Modern turbidity meters work by using an infrared LED light source to measure light scattering in a solution. These handy devices allow brewers to perform rapid testing of beer with simple grab samples, meaning samples can be analyzed without having to disturb the brewing process. The LED light sources used in more advanced meters also have several benefits. For example, the LED does not require a warm-up period like older tungsten lamps, meaning it is ready to use at all times. Secondly, infrared LED light sources prevent color interference, which is especially useful for testing darker beers. Finally, the LED will last the life of the meter and give stable signals, meaning that calibration does not drift. Turbidity meters can also test for chill haze, allowing brewers to check for problems that can cause the beer to turn cloudy during prolonged chilling.

Quality Kings

Quality control of the brewing process is crucial for maintaining the quality and consistency of beer products that keep customers returning time and time again to their beers of choice. In a hyper-competitive market, brewers must use all the advantages they can to stay ahead of the game. Hazy beers can be particularly off-putting to customers if they are expecting bright, clear products, and critical qualities like taste and aroma can be very unpleasant if contamination isn’t carefully controlled. Moreover, unwanted turbidity in beers can negatively impact shelf stability, with resultant impact on profitability and brand reputation.

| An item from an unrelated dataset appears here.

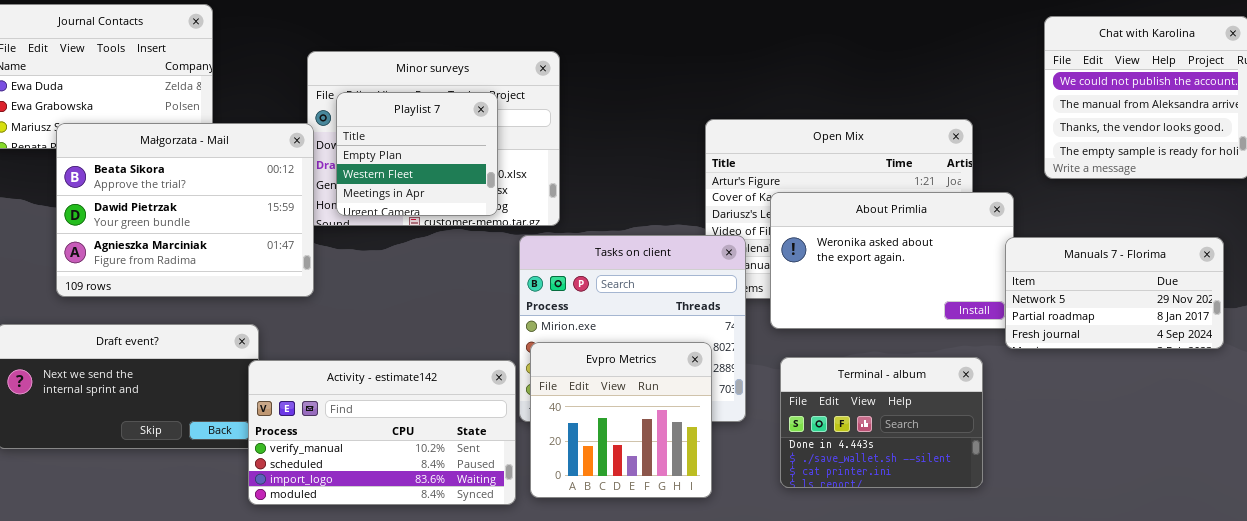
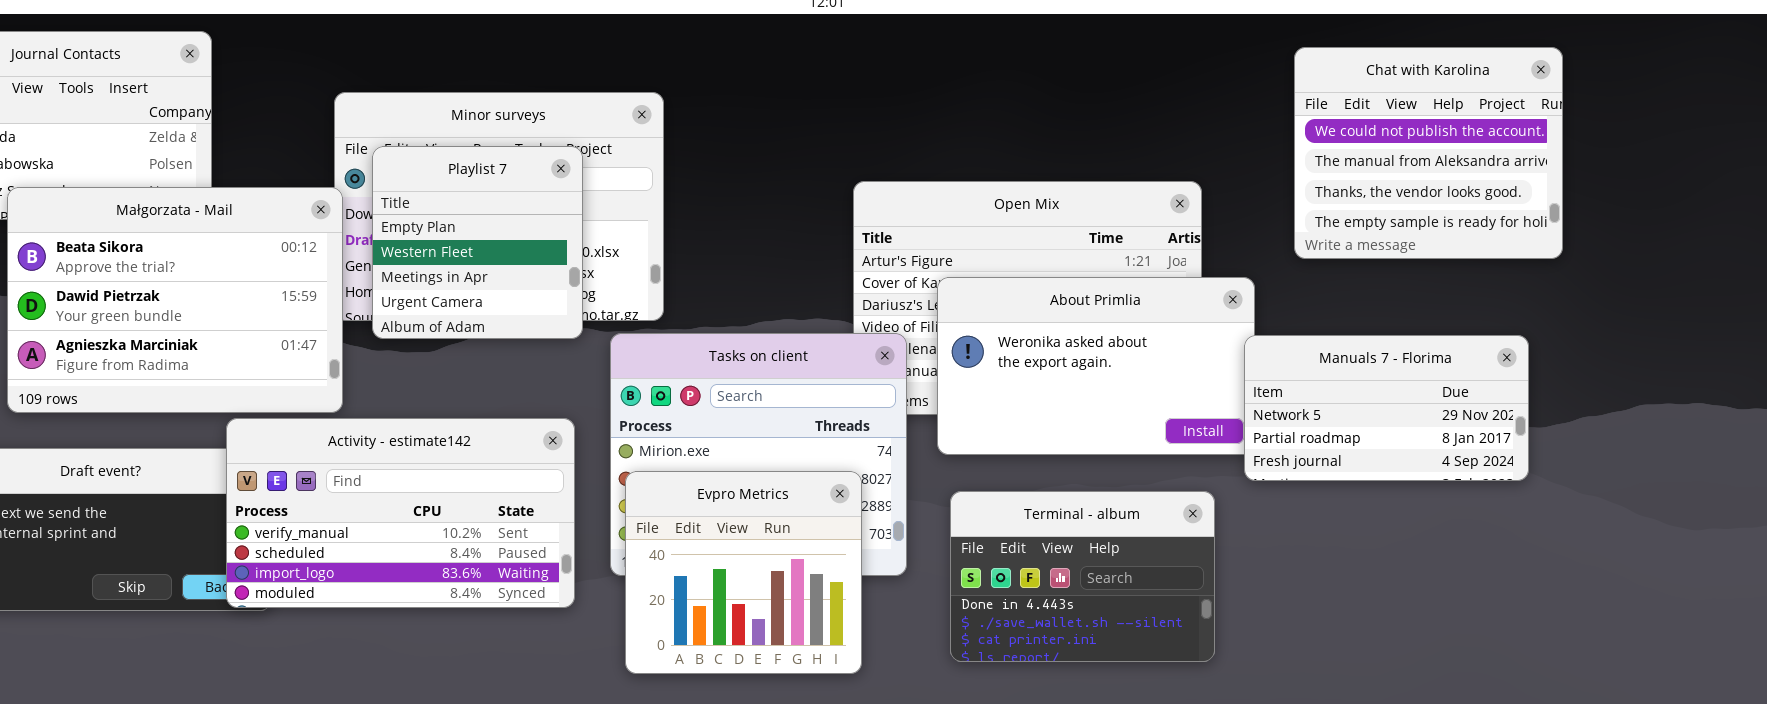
Playlist 7: [336,92,498,216] -> [372,146,583,339], resized
Activity - estimate142: [248,360,516,505] -> [226,418,575,608], moved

Owing to the complexity of beer making, the sources of turbidity are multiple, meaning that careful testing of turbidity is critical. In helping to overcome these challenges, advanced turbidity meters are enabling brewers to perform efficient and simple measurements on-site throughout the brewing process. This is helping to drive more timely tweaks to the brewing, filtration and storage steps to ensure consistent, high-quality beers with carefully crafted flavor profiles reach the market.